» **EXERCISE**
Locate and copy each line in the data that contains the word "Lord".
[[ SOURCE MATERIAL open ]]
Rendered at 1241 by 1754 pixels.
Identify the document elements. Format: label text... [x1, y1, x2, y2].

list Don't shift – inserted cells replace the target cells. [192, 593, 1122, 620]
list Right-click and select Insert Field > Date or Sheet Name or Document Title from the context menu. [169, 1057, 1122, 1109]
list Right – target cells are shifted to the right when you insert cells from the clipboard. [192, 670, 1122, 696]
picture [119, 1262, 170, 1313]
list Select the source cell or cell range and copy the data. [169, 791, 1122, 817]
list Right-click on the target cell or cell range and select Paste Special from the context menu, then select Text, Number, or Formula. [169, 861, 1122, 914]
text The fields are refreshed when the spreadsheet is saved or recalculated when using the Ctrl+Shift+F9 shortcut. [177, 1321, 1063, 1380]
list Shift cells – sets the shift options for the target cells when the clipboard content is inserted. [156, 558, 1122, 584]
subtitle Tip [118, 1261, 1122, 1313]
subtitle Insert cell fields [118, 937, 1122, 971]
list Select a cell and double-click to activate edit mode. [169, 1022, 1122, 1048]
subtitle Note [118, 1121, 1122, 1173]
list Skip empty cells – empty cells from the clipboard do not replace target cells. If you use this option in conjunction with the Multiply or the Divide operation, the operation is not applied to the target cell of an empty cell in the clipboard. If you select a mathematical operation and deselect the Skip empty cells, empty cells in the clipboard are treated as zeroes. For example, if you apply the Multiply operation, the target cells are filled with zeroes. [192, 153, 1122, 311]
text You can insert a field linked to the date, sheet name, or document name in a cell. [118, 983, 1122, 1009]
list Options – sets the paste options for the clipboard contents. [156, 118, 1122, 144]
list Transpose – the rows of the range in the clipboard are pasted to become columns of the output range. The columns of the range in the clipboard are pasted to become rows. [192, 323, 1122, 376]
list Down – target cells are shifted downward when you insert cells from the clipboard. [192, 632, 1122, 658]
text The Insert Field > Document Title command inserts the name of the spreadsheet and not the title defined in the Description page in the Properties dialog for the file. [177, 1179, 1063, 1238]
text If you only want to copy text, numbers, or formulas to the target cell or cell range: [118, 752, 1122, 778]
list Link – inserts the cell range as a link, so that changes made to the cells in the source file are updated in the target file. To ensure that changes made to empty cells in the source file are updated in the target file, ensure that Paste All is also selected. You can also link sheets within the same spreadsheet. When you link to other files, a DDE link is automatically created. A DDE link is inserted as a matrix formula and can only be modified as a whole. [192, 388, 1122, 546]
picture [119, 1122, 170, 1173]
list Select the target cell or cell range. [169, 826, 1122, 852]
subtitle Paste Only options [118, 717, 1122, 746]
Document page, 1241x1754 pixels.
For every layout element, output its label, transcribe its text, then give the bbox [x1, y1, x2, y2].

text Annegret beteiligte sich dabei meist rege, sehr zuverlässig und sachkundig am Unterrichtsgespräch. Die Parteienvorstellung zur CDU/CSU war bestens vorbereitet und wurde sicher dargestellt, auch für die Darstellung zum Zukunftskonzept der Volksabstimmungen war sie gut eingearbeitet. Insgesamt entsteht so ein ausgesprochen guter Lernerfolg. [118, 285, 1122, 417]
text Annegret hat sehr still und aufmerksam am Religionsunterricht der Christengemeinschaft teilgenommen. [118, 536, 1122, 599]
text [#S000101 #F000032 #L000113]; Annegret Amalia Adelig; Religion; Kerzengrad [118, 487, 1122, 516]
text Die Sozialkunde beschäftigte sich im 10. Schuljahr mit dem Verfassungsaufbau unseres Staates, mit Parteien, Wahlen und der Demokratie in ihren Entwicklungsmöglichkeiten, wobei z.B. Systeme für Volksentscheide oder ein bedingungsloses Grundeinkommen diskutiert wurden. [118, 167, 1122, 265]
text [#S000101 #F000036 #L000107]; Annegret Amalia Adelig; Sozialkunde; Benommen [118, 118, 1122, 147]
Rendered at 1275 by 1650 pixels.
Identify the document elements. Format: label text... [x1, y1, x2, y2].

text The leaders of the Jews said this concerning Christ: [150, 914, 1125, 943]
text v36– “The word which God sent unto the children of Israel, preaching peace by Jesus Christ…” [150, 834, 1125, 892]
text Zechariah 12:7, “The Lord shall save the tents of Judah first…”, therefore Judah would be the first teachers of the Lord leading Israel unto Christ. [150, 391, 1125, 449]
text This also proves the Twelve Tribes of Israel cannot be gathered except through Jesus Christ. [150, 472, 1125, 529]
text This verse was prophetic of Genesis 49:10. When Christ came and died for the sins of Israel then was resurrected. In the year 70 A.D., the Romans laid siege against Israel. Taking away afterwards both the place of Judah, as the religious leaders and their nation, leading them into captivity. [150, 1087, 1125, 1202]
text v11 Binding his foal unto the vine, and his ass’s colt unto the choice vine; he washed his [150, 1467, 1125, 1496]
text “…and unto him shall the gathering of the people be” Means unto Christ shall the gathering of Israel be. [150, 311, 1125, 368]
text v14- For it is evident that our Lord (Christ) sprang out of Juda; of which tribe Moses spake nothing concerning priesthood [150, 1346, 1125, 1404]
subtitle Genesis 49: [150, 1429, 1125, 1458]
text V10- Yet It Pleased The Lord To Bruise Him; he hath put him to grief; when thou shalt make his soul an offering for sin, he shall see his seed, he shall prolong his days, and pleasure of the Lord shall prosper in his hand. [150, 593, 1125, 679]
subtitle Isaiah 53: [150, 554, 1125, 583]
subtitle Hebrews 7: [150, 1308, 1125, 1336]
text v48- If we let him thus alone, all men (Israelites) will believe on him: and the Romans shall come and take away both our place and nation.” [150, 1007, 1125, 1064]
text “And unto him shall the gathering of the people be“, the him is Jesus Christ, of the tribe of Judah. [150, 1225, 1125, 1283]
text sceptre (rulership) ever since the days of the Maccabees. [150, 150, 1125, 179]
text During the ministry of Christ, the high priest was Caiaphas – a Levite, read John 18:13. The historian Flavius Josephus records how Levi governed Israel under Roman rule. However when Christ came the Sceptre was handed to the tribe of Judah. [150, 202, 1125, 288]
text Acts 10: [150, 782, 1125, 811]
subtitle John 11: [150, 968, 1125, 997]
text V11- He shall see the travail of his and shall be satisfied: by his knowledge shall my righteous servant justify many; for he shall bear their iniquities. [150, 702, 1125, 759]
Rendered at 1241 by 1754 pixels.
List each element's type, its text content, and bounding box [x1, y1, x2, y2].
[[ SOURCE MATERIAL closed ]]
» **SOLUTION TO THIS PROBLEM**
text Zechariah 12:7, “The Lord shall save the tents of Judah first…”, therefore Judah would be the first teachers of the Lord leading Israel unto Christ. [150, 391, 1125, 449]
text v14- For it is evident that our Lord (Christ) sprang out of Juda; of which tribe Moses spake nothing concerning priesthood [150, 1346, 1125, 1404]
text V10- Yet It Pleased The Lord To Bruise Him; he hath put him to grief; when thou shalt make his soul an offering for sin, he shall see his seed, he shall prolong his days, and pleasure of the Lord shall prosper in his hand. [150, 593, 1125, 679]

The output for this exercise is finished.